Virginia Tech and the University of Colorado at Boulder also remain in the top spots for performance with no new off-campus supply in the pipeline and steady enrollment growth.

Bottom Performing

Texas A&M University and Texas Tech University

A&M student housing properties averaged only 80% leased in June, down from 83% last June and nearly 95% in June 2015. At Texas Tech, properties averaged 72% leased in June, down from 83% last June and 91% in June 2015. Additionally, effective rents have dropped almost 3% from fall 2016 at Texas A&M and decreased 3.6% at Texas Tech.

This is because of the volume of new supply being delivered. Both universities are expecting more than 2,000 new beds by the time classes start next month, with most of the impact being felt by the properties located closest to campus. However, both schools have seen moderate to strong enrollment growth the past two years. When development activity slows, performance in both markets should begin to improve, though it may take some time for them to fully recover.

University of Louisville and Georgia Southern University

Both universities remain in the lower-performing group of universities, but have strengthened since last fall. Properties at the University of Louisville had more than -5% rent growth last year, but haven’t had to drop rents nearly as much to maintain leasing velocity. For fall 2017, annual effective rent growth is averaging -2.6% and properties were 84% leased in June, up more than 860 bps from June 2016. This is also more than 1,400 bps ahead of June 2015 leasing figures.

Georgia Southern has remained on the under-performing university list for several years. However, this is beginning to turn around. Annual effective rent growth is barely in negative territory at -0.3%, compared to the nearly -2% rent growth of last year. Properties are also leasing at the same pace, without increasing the number of specials being offered.

Both universities can expect momentum to continue the remainder of the 2017-18 leasing season and into the 2018-19 season as well.

University of Missouri

The University of Missouri has seen a major deceleration in performance this year. Demand has shifted after enrollment declined by more than 2,000 students last fall, with 1,400 new beds coming to market this fall. Effective rent levels are averaging 2% below last year’s level. Additionally, properties averaged 71% leased in June, down more than 1800 bps from June 2016.
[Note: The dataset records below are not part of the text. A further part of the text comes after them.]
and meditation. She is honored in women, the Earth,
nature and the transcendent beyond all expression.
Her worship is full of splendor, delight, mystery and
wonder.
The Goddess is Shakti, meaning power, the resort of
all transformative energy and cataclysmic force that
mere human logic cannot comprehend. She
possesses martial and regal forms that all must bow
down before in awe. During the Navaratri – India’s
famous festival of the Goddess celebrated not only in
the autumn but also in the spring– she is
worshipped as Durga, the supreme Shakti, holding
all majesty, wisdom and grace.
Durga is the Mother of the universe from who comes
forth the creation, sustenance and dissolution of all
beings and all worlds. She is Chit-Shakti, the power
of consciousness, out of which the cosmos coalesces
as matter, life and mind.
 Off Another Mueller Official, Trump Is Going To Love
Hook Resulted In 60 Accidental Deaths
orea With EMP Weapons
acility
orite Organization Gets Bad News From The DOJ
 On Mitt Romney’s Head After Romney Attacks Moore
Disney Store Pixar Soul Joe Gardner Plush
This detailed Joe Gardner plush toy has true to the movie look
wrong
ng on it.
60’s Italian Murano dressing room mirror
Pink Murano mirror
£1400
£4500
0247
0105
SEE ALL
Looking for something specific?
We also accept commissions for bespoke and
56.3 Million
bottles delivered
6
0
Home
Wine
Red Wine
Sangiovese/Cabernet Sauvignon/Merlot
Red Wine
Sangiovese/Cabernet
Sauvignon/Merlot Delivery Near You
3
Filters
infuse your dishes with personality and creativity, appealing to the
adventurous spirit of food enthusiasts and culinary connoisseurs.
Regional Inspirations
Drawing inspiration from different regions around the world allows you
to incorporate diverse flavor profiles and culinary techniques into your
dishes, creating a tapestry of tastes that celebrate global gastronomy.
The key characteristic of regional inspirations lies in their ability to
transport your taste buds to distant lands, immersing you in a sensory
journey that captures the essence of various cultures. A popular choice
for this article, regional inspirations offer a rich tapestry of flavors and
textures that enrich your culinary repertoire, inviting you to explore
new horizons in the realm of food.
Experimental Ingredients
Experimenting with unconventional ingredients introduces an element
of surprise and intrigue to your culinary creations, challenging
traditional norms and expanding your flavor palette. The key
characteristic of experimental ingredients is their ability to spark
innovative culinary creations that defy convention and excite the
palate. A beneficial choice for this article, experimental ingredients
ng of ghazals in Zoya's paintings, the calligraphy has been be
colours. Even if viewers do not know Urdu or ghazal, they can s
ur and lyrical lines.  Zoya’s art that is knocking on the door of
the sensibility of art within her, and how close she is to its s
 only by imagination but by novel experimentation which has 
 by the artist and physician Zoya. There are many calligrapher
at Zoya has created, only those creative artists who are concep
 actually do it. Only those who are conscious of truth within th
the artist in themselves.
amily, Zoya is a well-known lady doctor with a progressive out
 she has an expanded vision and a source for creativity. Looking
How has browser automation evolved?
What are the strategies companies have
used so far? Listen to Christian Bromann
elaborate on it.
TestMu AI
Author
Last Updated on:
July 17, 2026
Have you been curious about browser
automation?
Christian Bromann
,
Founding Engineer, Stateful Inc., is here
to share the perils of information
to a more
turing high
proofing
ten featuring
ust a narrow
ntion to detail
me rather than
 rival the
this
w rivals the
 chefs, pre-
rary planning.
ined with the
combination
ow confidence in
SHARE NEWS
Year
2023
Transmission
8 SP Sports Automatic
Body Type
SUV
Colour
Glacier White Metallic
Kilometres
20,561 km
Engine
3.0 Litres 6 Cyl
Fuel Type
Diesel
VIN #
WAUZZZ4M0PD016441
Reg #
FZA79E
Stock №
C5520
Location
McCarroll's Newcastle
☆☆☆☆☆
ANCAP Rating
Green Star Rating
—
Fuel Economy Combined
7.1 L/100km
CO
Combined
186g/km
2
Enrollment growth is expected to continue declining in 2017 and 2018, but no new supply is currently identified for next fall. Still, with declining enrollment, performance will remain relatively low until demand turns positive.

Overall performance across the student housing space is expected to continue moderating the remainder of the leasing season, though some universities will continue to outpace the rest of the market.